11. Vectors and the Future of Data Storage ([49:54]–[59:48])
- Emergence of Vectors:
- Need for storing billions of AI embeddings led to the creation of S3 Vectors—a foundational new primitive.
- Not just object storage: now enables low-latency vector search (e.g., semantic queries over unstructured data), building on pre-computed vector neighborhoods for speed.
- Designed for extreme scale and predictable sub-100 ms queries for massive indexes.
- Broader Vision:
- S3 is being extended from object storage to a universal, scalable, cost-effective platform for any data format or workload.
- Quote:
"Scale is to your advantage. It just changes how you design."
— Mylan [60:02]
12. Working on S3: Engineering, Hiring & Advice ([70:10]–[73:32])
- Hiring Philosophy:
- S3 attracts both early-career and veteran engineers.
- Core trait sought: Deep sense of ownership and relentless curiosity.
- Advice for Prospective Engineers:
- Stay curious and creative; look beyond boundaries and be willing to redraw them.
- Embrace large-scale system thinking and always seek to simplify.
13. Looking Forward: AI, Multimodal Data, and Recommendations ([74:21]–[75:48])
- Future Trends:
- Mylan is particularly enthusiastic about multimodal embedding models—AI models that can understand data across multiple modalities (images, text, video).
- Encourages engineers to explore this expanding field, as it's likely to shape next-wave data systems.
- Book Recommendation:
- On supporting bees and native insects—a nod to Mylan’s background in forestry and the importance of ecological awareness. (A little off-topic, but highlights the holistic worldview of seasoned engineering leaders.)
Notable Quotes
- On scale:
"It’s really hard to get your brain around the scale of S3... but for our customers, they just focus on what S3 is to them, which is: It just works."
— Mylan [02:27] - On strong consistency:
"We made that explicit decision not to pass [the extra cost] along to customers... strong consistency should just work for any request that comes into S3."
— Mylan [27:10] - On formal methods:
"At a certain scale, math has to save you, right? Because you can’t do all the combinatorics of every single edge case. But math can save you and help you on this at S3 scale."
— Mylan [33:16] - On engineering culture:
"You have to respect what came before... but then there’s also this tenant called Be Technically Fearless."

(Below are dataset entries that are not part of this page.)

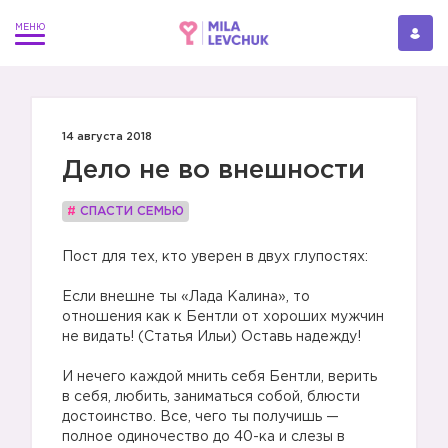
14 августа 2018
Дело не во внешности
#
СПАСТИ СЕМЬЮ
Пост для тех, кто уверен в двух глупостях:
Если внешне ты «Лада Калина», то
отношения как к Бентли от хороших мужчин
не видать! (Статья Ильи) Оставь надежду!
И нечего каждой мнить себя Бентли, верить
в себя, любить, заниматься собой, блюсти
достоинство. Все, чего ты получишь —
полное одиночество до 40-ка и слезы в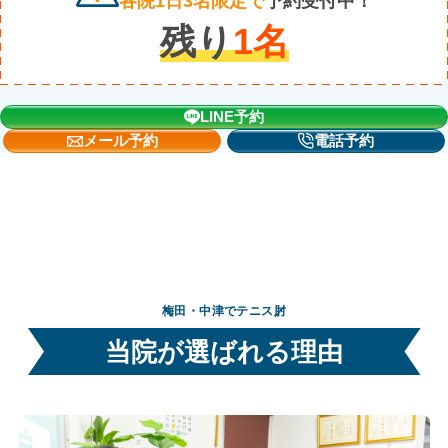
各院1日3名限定で
予約受付中！
残り
1
名
LINE予約
メール予約
電話予約
梅田・中津でテニス肘
当院が選ばれる理由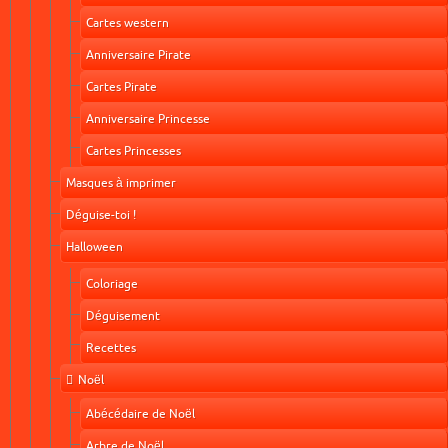
Cartes western
Anniversaire Pirate
Cartes Pirate
Anniversaire Princesse
Cartes Princesses
Masques à imprimer
Déguise-toi !
Halloween
Coloriage
Déguisement
Recettes
Noël
Abécédaire de Noël
Arbre de Noël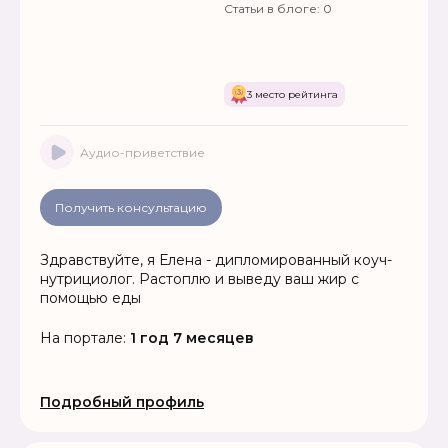
Статьи в блоге:
0
3 место рейтинга
Аудио-приветствие
Получить консультацию
Здравствуйте, я Елена - дипломированный коуч-
нутрициолог. Растоплю и выведу ваш жир с
помощью еды
На портале:
1 год 7 месяцев
Подробный профиль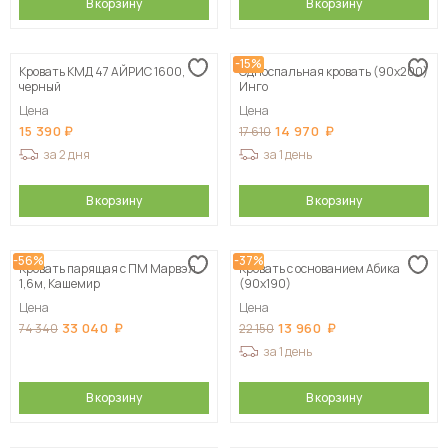
В корзину
В корзину
-15%
Кровать КМД 47 АЙРИС 1600,
Односпальная кровать (90х200)
черный
Инго
Цена
Цена
15 390
14 970
17 610
за 2 дня
за 1 день
В корзину
В корзину
-56%
-37%
Кровать парящая с ПМ Марвэл
Кровать с основанием Абика
1,6м, Кашемир
(90х190)
Цена
Цена
33 040
13 960
74 340
22 150
за 1 день
В корзину
В корзину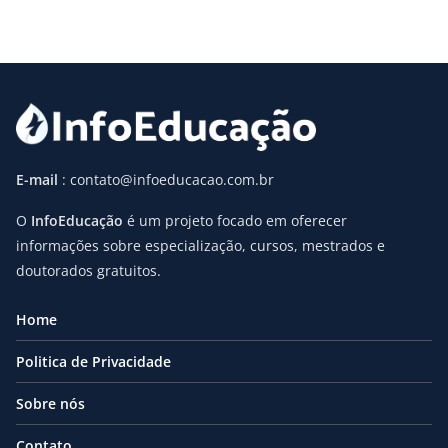
E-mail
: contato@infoeducacao.com.br
O
InfoEducação
é um projeto focado em oferecer
informações sobre especialização, cursos, mestrados e
doutorados gratuitos.
Home
Politica de Privacidade
Sobre nós
Contato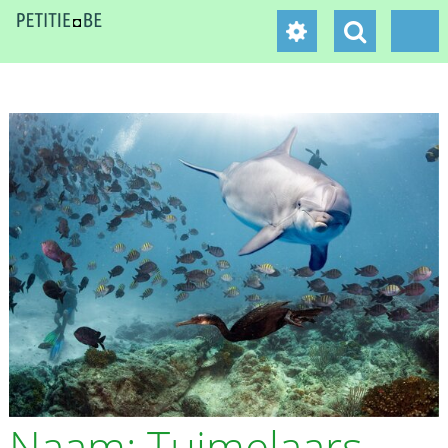
Naam: Tuimelaars.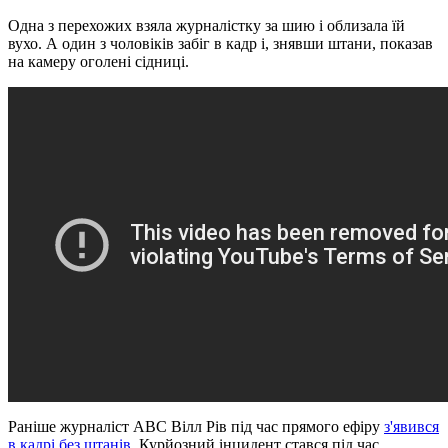
Одна з перехожих взяла журналістку за шию і облизала їй
вухо. А один з чоловіків забіг в кадр і, знявши штани, показав
на камеру оголені сідниці.
Раніше журналіст ABC Вілл Рів під час прямого ефіру
з'явився
в кадрі без штанів
. Курйозний інцидент стався під час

— Mylan [46:56] - On evolution:
"When I think about S3, I think of it as almost like this living, breathing organism where the shape of the product is evolving."
— Mylan [66:35] - On vectors and the future:
"I think the next world of data lakes... is going to be on metadata, it’s going to be on the semantic understanding of our data."
— Mylan [74:21]
Timestamps for Key Segments
- Introduction & Scale: [01:04]–[03:27]
- S3 Origins & Data Lake Evolution: [03:57]–[09:45]
- S3 API & Primitives: [09:45]–[12:14]
- Pricing & Cost Philosophy: [13:36]–[17:16]
- Eventual vs. Strong Consistency: [19:37]–[28:51]
- Formal Methods & Proofs: [28:51]–[34:53]
- Durability in Practice: [34:53]–[39:49]
- Correlated Failure & Failure Allowances: [39:49]–[44:58]
- Engineering Culture: [46:04]–[49:07]
- Table & Vector Evolution: [49:07]–[59:48]
- Simplicity & Hiring at S3: [68:50]–[73:32]
- Future of Data & Book Recommendations: [74:21]–[75:48]
Conclusion
This episode offers an enlightening, deeply technical look into the engineering that powers AWS S3. From how the world's data is reliably stored and accessed at cosmic scale, to the advanced methods for ensuring consistency and durability, and the cultural values that drive the team, listeners get both practical and philosophical insights. For anyone building large-scale, distributed systems or interested in the cutting edge of cloud infrastructure, this conversation is invaluable.